* [Exercise requirements]: The expected answer is a copy of every line in the listing that has the word "comb".

* [Supplied data]:
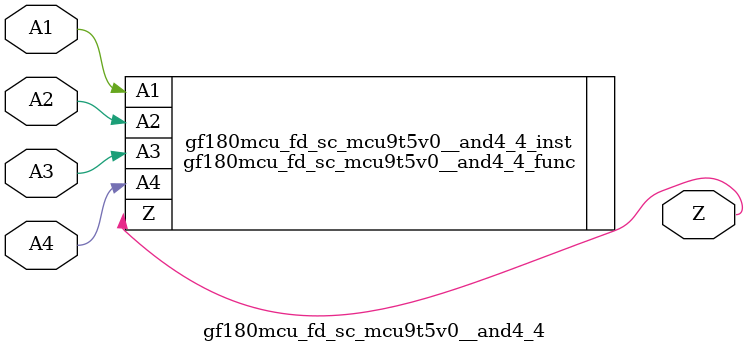
<source format=v>

module gf180mcu_fd_sc_mcu9t5v0__and4_4( A4, A3, A1, A2, Z );
input A1, A2, A3, A4;
output Z;

   `ifdef FUNCTIONAL  //  functional //

	gf180mcu_fd_sc_mcu9t5v0__and4_4_func gf180mcu_fd_sc_mcu9t5v0__and4_4_behav_inst(.A4(A4),.A3(A3),.A1(A1),.A2(A2),.Z(Z));

   `else

	gf180mcu_fd_sc_mcu9t5v0__and4_4_func gf180mcu_fd_sc_mcu9t5v0__and4_4_inst(.A4(A4),.A3(A3),.A1(A1),.A2(A2),.Z(Z));

	// spec_gates_begin


	// spec_gates_end



   specify

	// specify_block_begin

	// comb arc A1 --> Z
	 (A1 => Z) = (1.0,1.0);

	// comb arc A2 --> Z
	 (A2 => Z) = (1.0,1.0);

	// comb arc A3 --> Z
	 (A3 => Z) = (1.0,1.0);

	// comb arc A4 --> Z
	 (A4 => Z) = (1.0,1.0);

	// specify_block_end

   endspecify

   `endif

endmodule

</source>
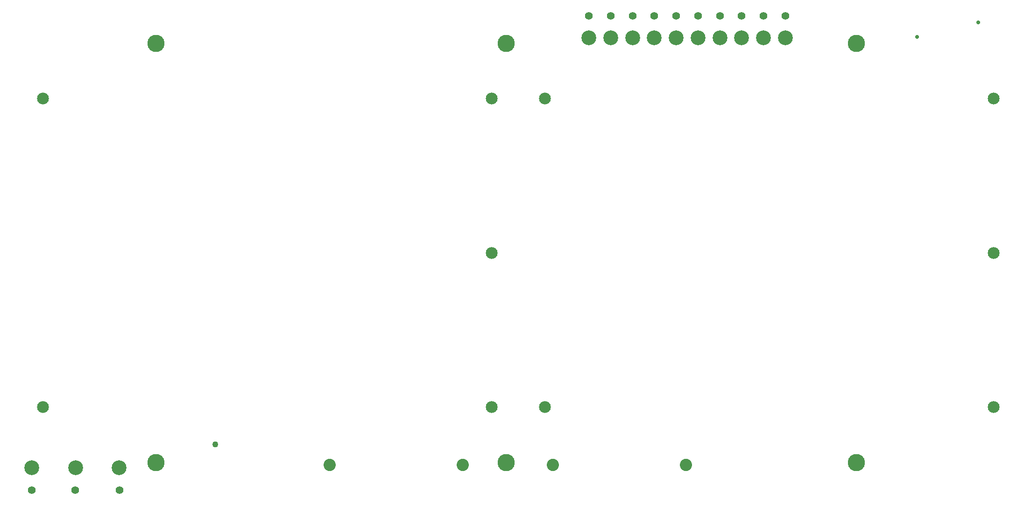
<source format=gbr>
G04 EAGLE Gerber RS-274X export*
G75*
%MOMM*%
%FSLAX34Y34*%
%LPD*%
%INSoldermask Bottom*%
%IPPOS*%
%AMOC8*
5,1,8,0,0,1.08239X$1,22.5*%
G01*
G04 Define Apertures*
%ADD10C,2.146300*%
%ADD11C,2.222500*%
%ADD12C,3.127000*%
%ADD13C,2.679700*%
%ADD14C,1.397000*%
%ADD15C,0.731000*%
%ADD16C,1.102000*%
D10*
X50640Y730202D03*
X50640Y170640D03*
X864202Y730202D03*
X864202Y450040D03*
X864202Y170640D03*
X960640Y730202D03*
X960640Y170640D03*
X1774202Y730202D03*
X1774202Y450040D03*
X1774202Y170640D03*
D11*
X569728Y65556D03*
X811028Y65556D03*
X974626Y65758D03*
X1215926Y65758D03*
D12*
X255000Y70000D03*
X1525000Y70000D03*
X255000Y830000D03*
X1525000Y830000D03*
D13*
X30000Y60000D03*
X109200Y60000D03*
X1396400Y840000D03*
X1277600Y840000D03*
X1356800Y840000D03*
X1119200Y840000D03*
X1079600Y840000D03*
X1040000Y840000D03*
X188400Y60000D03*
X1317200Y840000D03*
D14*
X30000Y20000D03*
X108984Y20000D03*
X188730Y19746D03*
X1356800Y880000D03*
X1277600Y880000D03*
X1396400Y880000D03*
X1317200Y880000D03*
X1079600Y880000D03*
X1119200Y880000D03*
X1040000Y880000D03*
D13*
X1198400Y840000D03*
X1158800Y840000D03*
X1238000Y840000D03*
D14*
X1198400Y880000D03*
X1158800Y880000D03*
X1238000Y880000D03*
D12*
X890000Y70000D03*
X890000Y830000D03*
D15*
X1746504Y867918D03*
X1635252Y842010D03*
D16*
X362712Y102362D03*
M02*

</source>
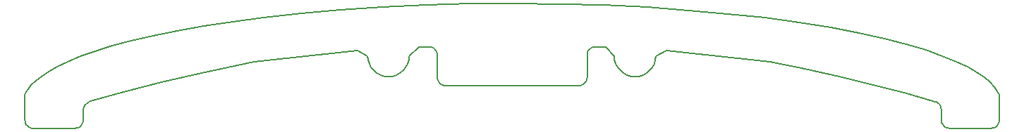
<source format=gm1>
G04*
G04 #@! TF.GenerationSoftware,Altium Limited,Altium Designer,22.10.1 (41)*
G04*
G04 Layer_Color=16711935*
%FSLAX44Y44*%
%MOMM*%
G71*
G04*
G04 #@! TF.SameCoordinates,B178BA49-C0A8-449A-8AC4-8C5071AB2F05*
G04*
G04*
G04 #@! TF.FilePolarity,Positive*
G04*
G01*
G75*
%ADD10C,0.1270*%
D10*
X582380Y-81174D02*
Y-51174D01*
X582188Y-83125D02*
X582380Y-81174D01*
X581618Y-85000D02*
X582188Y-83125D01*
X580695Y-86729D02*
X581618Y-85000D01*
X579451Y-88245D02*
X580695Y-86729D01*
X577935Y-89489D02*
X579451Y-88245D01*
X576207Y-90413D02*
X577935Y-89489D01*
X574331Y-90982D02*
X576207Y-90413D01*
X572380Y-91174D02*
X574331Y-90982D01*
X522380Y-91174D02*
X572380D01*
X520429Y-90982D02*
X522380Y-91174D01*
X518553Y-90413D02*
X520429Y-90982D01*
X516824Y-89489D02*
X518553Y-90413D01*
X515308Y-88245D02*
X516824Y-89489D01*
X514065Y-86729D02*
X515308Y-88245D01*
X513141Y-85000D02*
X514065Y-86729D01*
X512572Y-83125D02*
X513141Y-85000D01*
X512380Y-81174D02*
X512572Y-83125D01*
X512380Y-81174D02*
Y-68659D01*
X512211Y-66831D02*
X512380Y-68659D01*
X511711Y-65064D02*
X512211Y-66831D01*
X510897Y-63419D02*
X511711Y-65064D01*
X509796Y-61950D02*
X510897Y-63419D01*
X508445Y-60708D02*
X509796Y-61950D01*
X506889Y-59733D02*
X508445Y-60708D01*
X505182Y-59059D02*
X506889Y-59733D01*
X468190Y-48616D02*
X505182Y-59059D01*
X431037Y-38836D02*
X468190Y-48616D01*
X390029Y-28854D02*
X431037Y-38836D01*
X348802Y-19666D02*
X390029Y-28854D01*
X307380Y-11278D02*
X348802Y-19666D01*
X182923Y2102D02*
X307380Y-11278D01*
X169817Y-3940D02*
X182923Y2102D01*
X169336Y-8818D02*
X169817Y-3940D01*
X167914Y-13507D02*
X169336Y-8818D01*
X165603Y-17830D02*
X167914Y-13507D01*
X162494Y-21618D02*
X165603Y-17830D01*
X158706Y-24727D02*
X162494Y-21618D01*
X154384Y-27037D02*
X158706Y-24727D01*
X149694Y-28460D02*
X154384Y-27037D01*
X144817Y-28940D02*
X149694Y-28460D01*
X139940D02*
X144817Y-28940D01*
X135250Y-27037D02*
X139940Y-28460D01*
X130928Y-24727D02*
X135250Y-27037D01*
X127139Y-21618D02*
X130928Y-24727D01*
X124030Y-17830D02*
X127139Y-21618D01*
X121720Y-13507D02*
X124030Y-17830D01*
X120297Y-8818D02*
X121720Y-13507D01*
X119817Y-3940D02*
X120297Y-8818D01*
X109401Y6466D02*
X119817Y-3940D01*
X97779Y6924D02*
X109401Y6466D01*
X95994Y6834D02*
X97779Y6924D01*
X94255Y6429D02*
X95994Y6834D01*
X92614Y5720D02*
X94255Y6429D01*
X91126Y4731D02*
X92614Y5720D01*
X89839Y3493D02*
X91126Y4731D01*
X88791Y2045D02*
X89839Y3493D01*
X88019Y435D02*
X88791Y2045D01*
X87545Y-1289D02*
X88019Y435D01*
X87385Y-3068D02*
X87545Y-1289D01*
X87385Y-29666D02*
Y-3068D01*
X87193Y-31617D02*
X87385Y-29666D01*
X86624Y-33493D02*
X87193Y-31617D01*
X85700Y-35221D02*
X86624Y-33493D01*
X84456Y-36737D02*
X85700Y-35221D01*
X82941Y-37981D02*
X84456Y-36737D01*
X81212Y-38905D02*
X82941Y-37981D01*
X79336Y-39474D02*
X81212Y-38905D01*
X77385Y-39666D02*
X79336Y-39474D01*
X-82614Y-39666D02*
X77385D01*
X-84565Y-39474D02*
X-82614Y-39666D01*
X-86441Y-38905D02*
X-84565Y-39474D01*
X-88169Y-37981D02*
X-86441Y-38905D01*
X-89685Y-36737D02*
X-88169Y-37981D01*
X-90928Y-35221D02*
X-89685Y-36737D01*
X-91852Y-33493D02*
X-90928Y-35221D01*
X-92422Y-31617D02*
X-91852Y-33493D01*
X-92613Y-29666D02*
X-92422Y-31617D01*
X-92613Y-29666D02*
Y-3068D01*
X-92773Y-1288D02*
X-92613Y-3068D01*
X-93247Y435D02*
X-92773Y-1288D01*
X-94020Y2045D02*
X-93247Y435D01*
X-95067Y3493D02*
X-94020Y2045D01*
X-96355Y4732D02*
X-95067Y3493D01*
X-97843Y5721D02*
X-96355Y4732D01*
X-99482Y6430D02*
X-97843Y5721D01*
X-101223Y6835D02*
X-99482Y6430D01*
X-103007Y6925D02*
X-101223Y6835D01*
X-114631Y6467D02*
X-103007Y6925D01*
X-126183Y-3940D02*
X-114631Y6467D01*
X-126664Y-8818D02*
X-126183Y-3940D01*
X-128086Y-13507D02*
X-126664Y-8818D01*
X-130396Y-17830D02*
X-128086Y-13507D01*
X-133505Y-21618D02*
X-130396Y-17830D01*
X-137294Y-24727D02*
X-133505Y-21618D01*
X-141616Y-27037D02*
X-137294Y-24727D01*
X-146306Y-28460D02*
X-141616Y-27037D01*
X-151183Y-28940D02*
X-146306Y-28460D01*
X-156061D02*
X-151183Y-28940D01*
X-160751Y-27037D02*
X-156061Y-28460D01*
X-165073Y-24727D02*
X-160751Y-27037D01*
X-168861Y-21618D02*
X-165073Y-24727D01*
X-171970Y-17830D02*
X-168861Y-21618D01*
X-174280Y-13507D02*
X-171970Y-17830D01*
X-175703Y-8818D02*
X-174280Y-13507D01*
X-176183Y-3940D02*
X-175703Y-8818D01*
X-188165Y2102D02*
X-176183Y-3940D01*
X-312620Y-11278D02*
X-188165Y2102D01*
X-344187Y-17718D02*
X-312620Y-11278D01*
X-375652Y-24582D02*
X-344187Y-17718D01*
X-423487Y-35877D02*
X-375652Y-24582D01*
X-466348Y-46891D02*
X-423487Y-35877D01*
X-509015Y-58704D02*
X-466348Y-46891D01*
X-511054Y-59500D02*
X-509015Y-58704D01*
X-512914Y-60655D02*
X-511054Y-59500D01*
X-514529Y-62132D02*
X-512914Y-60655D01*
X-515847Y-63881D02*
X-514529Y-62132D01*
X-516821Y-65841D02*
X-515847Y-63881D01*
X-517419Y-67947D02*
X-516821Y-65841D01*
X-517621Y-70127D02*
X-517419Y-67947D01*
X-517621Y-81213D02*
Y-70127D01*
X-517812Y-83161D02*
X-517621Y-81213D01*
X-518380Y-85035D02*
X-517812Y-83161D01*
X-519301Y-86762D02*
X-518380Y-85035D01*
X-520542Y-88276D02*
X-519301Y-86762D01*
X-522053Y-89520D02*
X-520542Y-88276D01*
X-523779Y-90445D02*
X-522053Y-89520D01*
X-525651Y-91017D02*
X-523779Y-90445D01*
X-527599Y-91213D02*
X-525651Y-91017D01*
X-577599Y-91321D02*
X-527599Y-91213D01*
X-579553Y-91132D02*
X-577599Y-91321D01*
X-581432Y-90566D02*
X-579553Y-91132D01*
X-583165Y-89643D02*
X-581432Y-90566D01*
X-584684Y-88400D02*
X-583165Y-89643D01*
X-585931Y-86883D02*
X-584684Y-88400D01*
X-586857Y-85153D02*
X-585931Y-86883D01*
X-587427Y-83274D02*
X-586857Y-85153D01*
X-587621Y-81321D02*
X-587427Y-83274D01*
X-587621Y-81321D02*
Y-51174D01*
X-586012Y-47796D01*
X-583881Y-44343D01*
X-579887Y-39315D01*
X-574564Y-34062D01*
X-567718Y-28580D01*
X-559146Y-22877D01*
X-548637Y-16969D01*
X-535982Y-10889D01*
X-520979Y-4673D01*
X-503442Y1629D01*
X-483209Y7960D01*
X-460145Y14256D01*
X-434159Y20445D01*
X-405200Y26449D01*
X-373273Y32187D01*
X-338441Y37576D01*
X-300829Y42532D01*
X-256011Y47431D01*
X-208351Y51589D01*
X-158295Y54915D01*
X-106370Y57330D01*
X-53173Y58779D01*
X654Y59224D01*
X54446Y58656D01*
X107535Y57087D01*
X159279Y54556D01*
X209084Y51123D01*
X256423Y46868D01*
X300854Y41887D01*
X342033Y36288D01*
X379711Y30185D01*
X413745Y23696D01*
X444086Y16937D01*
X470773Y10017D01*
X493924Y3042D01*
X513719Y-3901D01*
X530388Y-10731D01*
X544195Y-17386D01*
X555425Y-23818D01*
X564373Y-29995D01*
X571326Y-35905D01*
X576557Y-41556D01*
X579992Y-46438D01*
X582380Y-51174D01*
M02*

</source>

* [Reply to the exercise]:
	// comb arc A1 --> Z
	// comb arc A2 --> Z
	// comb arc A3 --> Z
	// comb arc A4 --> Z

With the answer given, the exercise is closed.